Aha. Machen wir doch gleich die Probe aufs Exempel. Am besten an uns selbst: "Überprüfen Sie einmal, wie Sie selbst damit umgehen, wenn jemand anderer nein sagt", empfiehlt Kommunikationstrainerin Tania Konnerth und stellt eine Menge unangenehmer Fragen: "Können Sie das Nein akzeptieren oder neigen Sie dazu, den anderen umstimmen zu wollen? Finden Sie es angemessen, wenn andere Ihren Bitten nicht immer nachkommen, oder fühlen sie sich dann verletzt?

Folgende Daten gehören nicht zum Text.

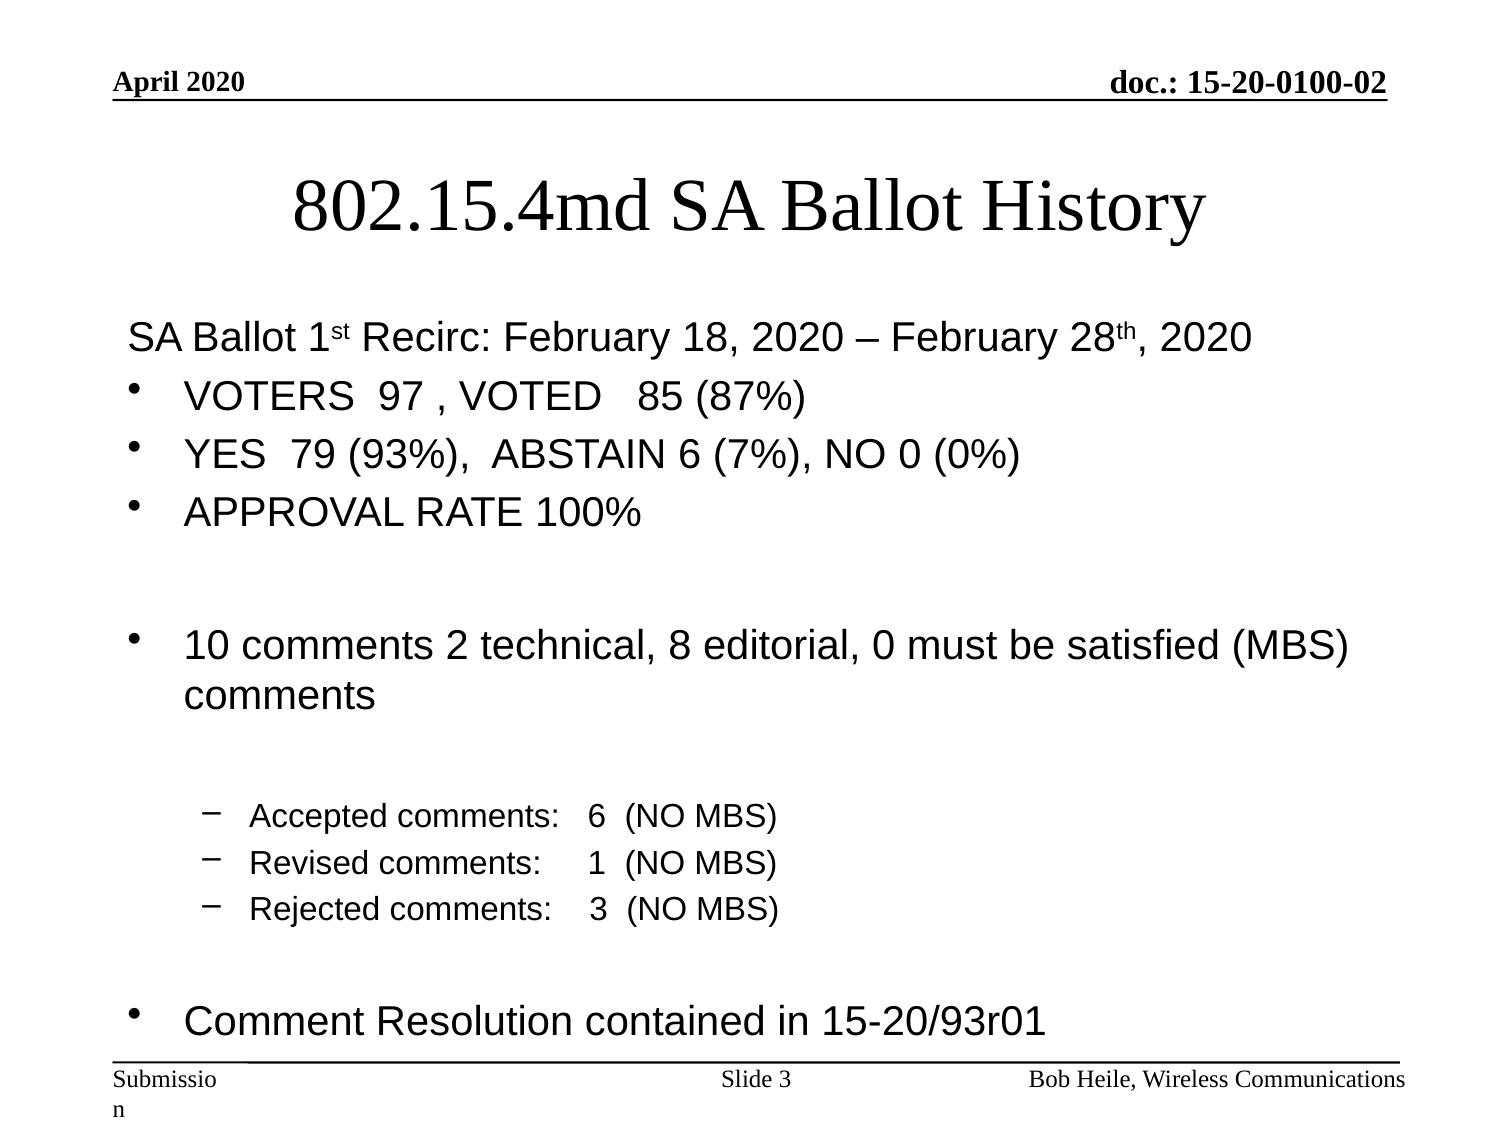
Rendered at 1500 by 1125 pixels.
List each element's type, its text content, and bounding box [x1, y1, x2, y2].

footer Bob Heile, Wireless Communications [900, 1062, 1413, 1093]
title 802.15.4md SA Ballot History [112, 112, 1388, 288]
list SA Ballot 1st Recirc: February 18, 2020 – February 28th, 2020 VOTERS 97 , VOTED 85 (87%) YES 79 (93%), ABSTAIN 6 (7%), NO 0 (0%) APPROVAL RATE 100% 10 comments 2 technical, 8 editorial, 0 must be satisfied (MBS) comments Accepted comments: 6 (NO MBS) Revised comments: 1 (NO MBS) Rejected comments: 3 (NO MBS) Comment Resolution contained in 15-20/93r01 [112, 302, 1388, 978]
slide_number Slide 3 [712, 1062, 800, 1093]
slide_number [112, 62, 375, 98]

Können Sie mit Ihrer Enttäuschung gut umgehen oder werden sie wütend?" Wenn man enttäuscht reagiert, weil die Traumfrau nicht an die Südsee, sondern nach Sibirien reisen will, wenn man wütend wird, weil der Chef die längst fällige Gehaltserhöhung ablehnt und wenn man sich beleidigt zurückzieht, weil die beste Freundin wieder einmal keine Lust hat, beim Fliesenlegen zu helfen, dann ist also purer Egoismus im Spiel. Fragt sich nur, bei wem? Beim Neinsager oder beim Beleidigten?

Eigene Hirnregion. Nicht nur Psychologen, auch Hirnforscher beschäftigen sich mit dem Phänomen Egoismus. Vor kurzem haben Neurobiologen das Egoismus-Zentrum im menschlichen Gehirn entdeckt. Es befindet sich ungefähr dort, wo man mit dem rechten Zeigefinger hintippt, wenn man jemandem den Vogel zeigt. Diese Hirnregion unterdrückt egoistische Motive und ist dafür zuständig, dass wir uns fair verhalten. Schweizer Hirnforschern ist es nun in einem Experiment gelungen, diesen Unterdrückungsmechanismus durch Magnetstimulation auszuschalten.

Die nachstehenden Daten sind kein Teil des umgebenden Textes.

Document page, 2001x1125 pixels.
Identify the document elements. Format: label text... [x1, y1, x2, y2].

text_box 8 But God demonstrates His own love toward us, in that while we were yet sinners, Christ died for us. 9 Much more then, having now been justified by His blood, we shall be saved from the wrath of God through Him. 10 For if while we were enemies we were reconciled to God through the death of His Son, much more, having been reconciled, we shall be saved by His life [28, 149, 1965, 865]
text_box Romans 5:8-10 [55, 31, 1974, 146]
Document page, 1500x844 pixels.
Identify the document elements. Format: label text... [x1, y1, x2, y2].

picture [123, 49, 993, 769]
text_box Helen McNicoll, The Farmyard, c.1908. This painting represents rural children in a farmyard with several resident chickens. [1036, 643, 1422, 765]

Die Folgen waren verblüffend, wie sich anhand des sogenannten Ultimatumspiels zeigen ließ. Dabei bekommt ein Spieler 20 Euro übergeben, die er nach eigenem Gutdünken auf sich und einen zweiten Spieler aufteilen kann. Voraussetzung ist allerdings, dass der andere Spieler der Aufteilung zustimmt. Lehnt er die Aufteilung ab, bekommt keiner etwas. Normalerweise lehnen die meisten Teilnehmer des Experiments Angebote ab, bei denen sie nur 20 Prozent oder weniger bekommen. Jene Teilnehmer aber, die der Magnetstimulation des Egoismuszentrums ausgesetzt wurden, stimmten auch ganz unfairen Angeboten unter 20 Prozent zu. Frei nach dem Motto: besser etwas als gar nichts. Das Gerechtigkeitsgefühl spielte dann keine Rolle mehr, der Egoismus hatte freie Bahn.

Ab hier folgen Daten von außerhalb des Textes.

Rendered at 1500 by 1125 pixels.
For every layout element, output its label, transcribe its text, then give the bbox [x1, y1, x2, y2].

Meine Freundin hat mich inzwischen übrigens wieder angerufen. Ob ich ihr denn helfen könnte, ihre neuen Möbel zu transportieren? Dreimal dürfen Sie raten, was ich geantwortet habe. "Ich muss mich abgrenzen."? Falsch. "Nein, hab' leider überhaupt keine Zeit."? Auch falsch. Ich hab' ja gesagt. Schließlich will ich es mir ja mit einer meiner besten Freundinnen, die noch dazu fantastisch Fliesen legen kann, nicht verscherzen.